One particular concern with prediction models, be it ML or statistical, is overfitting [15]; especially when datasets and event numbers are relatively small. A meta-stacking classifier can create flexible new decision boundaries and improve classification performance by combining different decision characteristics of various classifiers. In our case, it improved AUC by four points compared to the best basic classification method (log. regression with the AUC of 0.76). Many solutions in data science competitions such as Kaggle (www.kaggle.com) apply similar ensemble learning methods. Since our best method tends to make the most out of existing data, it might as well be considered prone to overfitting. To avoid overfitting in our case, we used nested cross-validation [16]. This method splits training data for model fitting and validation before testing. Therefore, model performance estimates using nested cross-validation are rather conservative. Despite this conservative approach, our model reached a reasonable AUC of over 0.80.

It is known that certain characteristics of RA patients at the group level, such as autoantibody positivity are considered as risk factors for relapsing. Interestingly, these were not among high-ranking predictors in the individual model. Important predictors in this model were rather the drug dosage as well as clinical disease activity (DAS-28 ESR), disease duration, and inflammatory markers such as ESR or CRP. That dose reduction was the most important predictor of flares in our model is in line with the published RETRO results where 15.8% of the participants that continued treatment without change had relapsed while the relapse rate was 38.9% in the 50% dose reduction arm and 51.9% in the trial arm where treatment doses were reduced by 50% and subsequently stopped.

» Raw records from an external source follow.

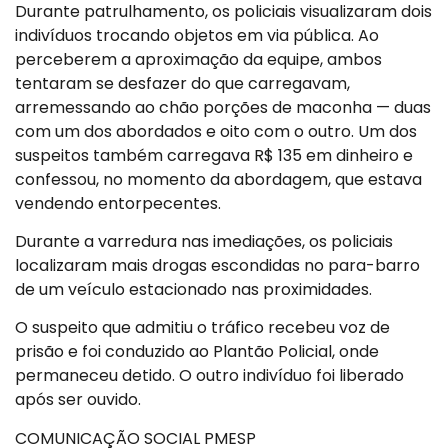
Durante patrulhamento, os policiais visualizaram dois
indivíduos trocando objetos em via pública. Ao
perceberem a aproximação da equipe, ambos
tentaram se desfazer do que carregavam,
arremessando ao chão porções de maconha — duas
com um dos abordados e oito com o outro. Um dos
suspeitos também carregava R$ 135 em dinheiro e
confessou, no momento da abordagem, que estava
vendendo entorpecentes.
Durante a varredura nas imediações, os policiais
localizaram mais drogas escondidas no para-barro
de um veículo estacionado nas proximidades.
O suspeito que admitiu o tráfico recebeu voz de
prisão e foi conduzido ao Plantão Policial, onde
permaneceu detido. O outro indivíduo foi liberado
após ser ouvido.
COMUNICAÇÃO SOCIAL PMESP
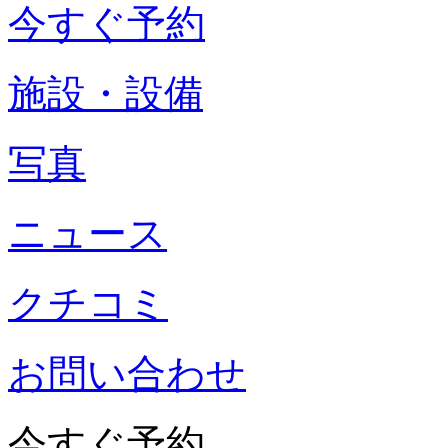
今すぐ予約
施設・設備
写真
ニュース
クチコミ
お問い合わせ
今すぐ予約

Some limitations of our study need to be underlined. We used a rather small sample of a relatively pure, complete, and consistent data set from a randomized controlled trial and the learning curves suggest that our model probably could not be trained to its full potential. Hence, the model calibration could be considered suboptimal; however, from a clinical standpoint, one may consider an overestimation of flare probability safer compared to an underestimation. Furthermore, probability calibration methods such as Platt’s method or isotonic regression can be used for further refinement. Although stacking meta-classifier provided the best accuracy for prediction as a point estimate, the confidence intervals around this suggests only the point estimate for the k-nearest-neighbor method as inferior from a frequentist perspective. To enable robust applicability of our modeling strategy in the future and implementation in the clinical care of patients with RA, it will be helpful to consider larger data sets and to test its use in a controlled clinical care setting.

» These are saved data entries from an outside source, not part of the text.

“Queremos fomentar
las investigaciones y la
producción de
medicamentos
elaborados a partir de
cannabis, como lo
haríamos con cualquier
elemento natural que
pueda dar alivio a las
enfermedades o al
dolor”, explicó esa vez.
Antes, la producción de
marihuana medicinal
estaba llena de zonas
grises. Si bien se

Our study focused on patients under bDMARD therapy only and thus cannot make any conclusions for the tapering of conventional synthetic DMARDs. This approach was chosen because (i) tapering of bDMARDs is recommended before conventional synthetic (cs) DMARDs [17] and (ii) bDMARD treatment is rather costly as compared to csDMARDs. Finally, our prediction model was very sensitive to missing data and showed a considerable loss of predictive utility even when 5% of the predictor data was unavailable.

Conclusions

Taken together, this is the first study showing that with a machine learning approach and high-quality data from a randomized controlled trial, it is possible to develop a model to predict the individual flare probability in RA patients in remission. Our modeling approach could be used to develop a clinical prediction tool for pilot implementation and prospective testing to further improve RA patient care.